Plotting enemy movements: Mathematical modelling’s powerful contribution to eliminating malaria
It is a scene in just about every war movie: the generals stand around a table moving miniature armies on a map. They are locked in a deadly battle. They need to predict the movements of the enemy troops accurately so they can cut them down with minimum fatalities to their own side. The stakes are high – a miscalculation can result in the deaths of thousands.
She may not be dressed in military fatigues, and she may not be working from a tent on a battlefield, but this is effectively what Dr Sheetal Silal does everyday. Her enemy is malaria. Her secret weapon is mathematical modelling.
Mathematical modelling of malaria.
“This is a deadly serious battle we are facing,” says Silal, senior lecturer in the Department of Statistical Sciences,. According to the World Health Organisation (WHO), nearly half the world’s population is at risk of malaria, with an estimated half a million deaths from the disease in 2015. To help achieve the global goal to eliminate malaria by 2030, Silal builds simulations that show how the disease spreads in order to help policymakers control and fight the disease.
In order to stop a disease you need to understand its biology and how it spreads, explains Silal. To use malaria as an example, not everyone who has malaria feels ill. Many carriers are asymptomatic and have no idea that they are spreading the disease.
“This iceberg scenario, observing only a small proportion of cases, poses a major challenge to policymakers trying to battle a disease. It means that the infectious reservoir is almost always out of reach because you’re not going to seek treatment if you don’t feel sick.”

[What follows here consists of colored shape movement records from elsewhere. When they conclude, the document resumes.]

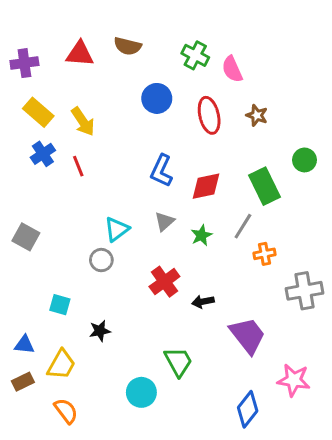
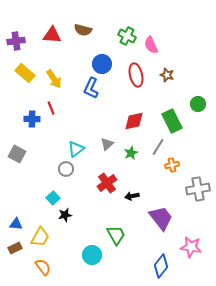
blue cross: (43, 154) -> (32, 119), moved, turned 35
blue L-shape: (161, 171) -> (91, 88), moved
cyan square: (60, 305) -> (53, 198), moved, turned 32

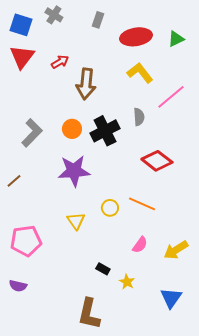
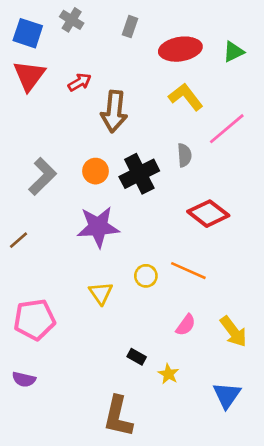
yellow arrow: (176, 250) -> (233, 332), turned -95

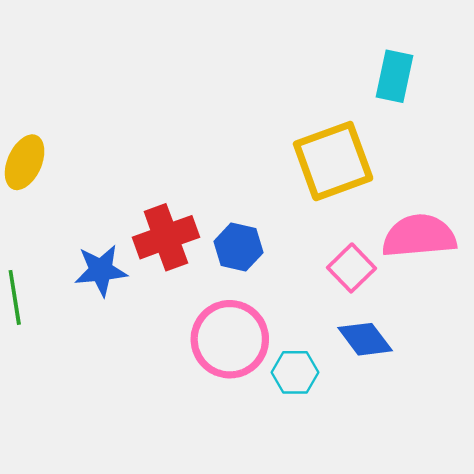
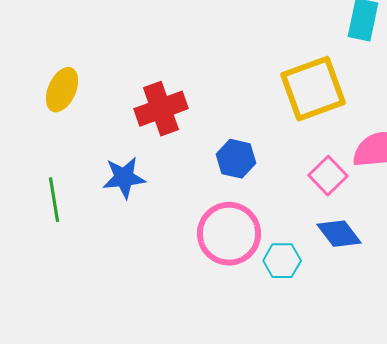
red cross: (166, 237) -> (161, 109), moved

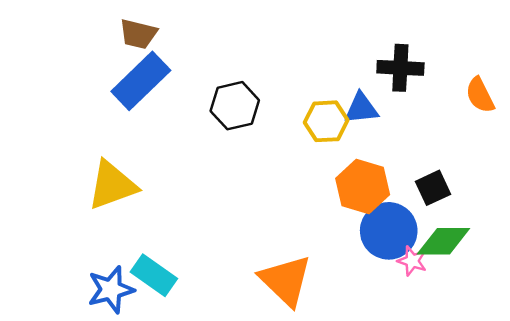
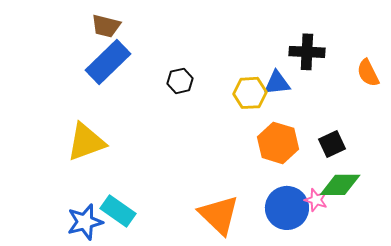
black hexagon: (235, 106) -> (180, 81), size x0.7
blue circle: (389, 231) -> (287, 208), moved

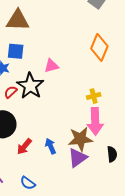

This is where mathematical modelling can help, because it seeks to predict and plot out the behaviour and spread of these infectious diseases. With this information, policymakers can then be proactive about which populations to target, who to vaccinate, when to vaccinate and other proactive measures to pre-empt the situation, and/or react effectively.
This is revolutionary.
“Twenty years ago this would never have been possible: it would have been the stuff of science fiction,” she says. “But today, through science and technological advancements, mathematical modelling of diseases plays an integral part in shaping policy and saving lives.”
Sheetal Silal, senior lecturer in the Department of Statistical Sciences was the first researcher to model malaria in South Africa.
The path to mathematical modelling
This modelling brings together a few disciplines, explains Silal. Firstly you require a good understanding of biology, in order to explain how the disease behaves in your body. Then you need to be able to work with large amounts of data on previous epidemics and the population of interest, which means that statistics comes into play and you need mathematics to create equations from all this information. Finally, you use computer science to write a program that brings it all together to create a model.
Silal herself first dipped her toes into disease modelling as part of her master’s degree. Her postgraduate work was in operations research, and one of the modules she took was called system dynamics.
“This was about understanding and modelling systems: the theory could be applied to any system. Whether in production lines or a disease, systems are everywhere,” she says.
Then an opportunity came up to work with her supervisor on statistical analysis of malaria, and they thought it might be interesting to try and model the disease using what she learned in system dynamics.
“So I read a few papers and started programming a few models and absolutely fell in love with it,” she says. “It has been a decade and I am still working on malaria modelling.” In fact, she built the first mathematical model for malaria in South Africa.
Ridding the planet of malaria
What keeps her in it, she says, is knowing that she is making a tangible difference in the lives of everyday people.
She is integrally involved in the worldwide iniative to rid the planet of malaria. One of the projects she is working on at present is to plan an elimination strategy for the Asia Pacific. She has just completed a modelling exercise to determine cost-effective strategies to advise governments on what may or may not work. Her models have been developed into a web application to assist national malaria control programmes in their decision making.
“This has been a real highlight for me,” she says, “I believe one of the biggest achievements you can have as a researcher is to see your research translated into policy.”
Training more mathematical modellers to tackle disease
Mathematical modellers are rare creatures, not only in Africa, but around the world. Another of Silal’s goals is therefore to train more scientists to be able to model disease in this way. To this end she runs an annual short course at UCT to train more modellers. These courses attract not only postgraduate researchers but also individuals from public, private and NGO sectors who are actively involved in the initiative to eliminate malaria.
Silal says she cannot stress enough the powerful role mathematics can play in the battle against infectious diseases.
“Mathematics may not be the traditional answer when you talk about combating disease,” she says. “But mathematical modeling has become an integral tool in supporting policy. I would encourage students not to shy away from mathematics, statistics and computer science. Put together, these three subjects make a very powerful package to change the world.”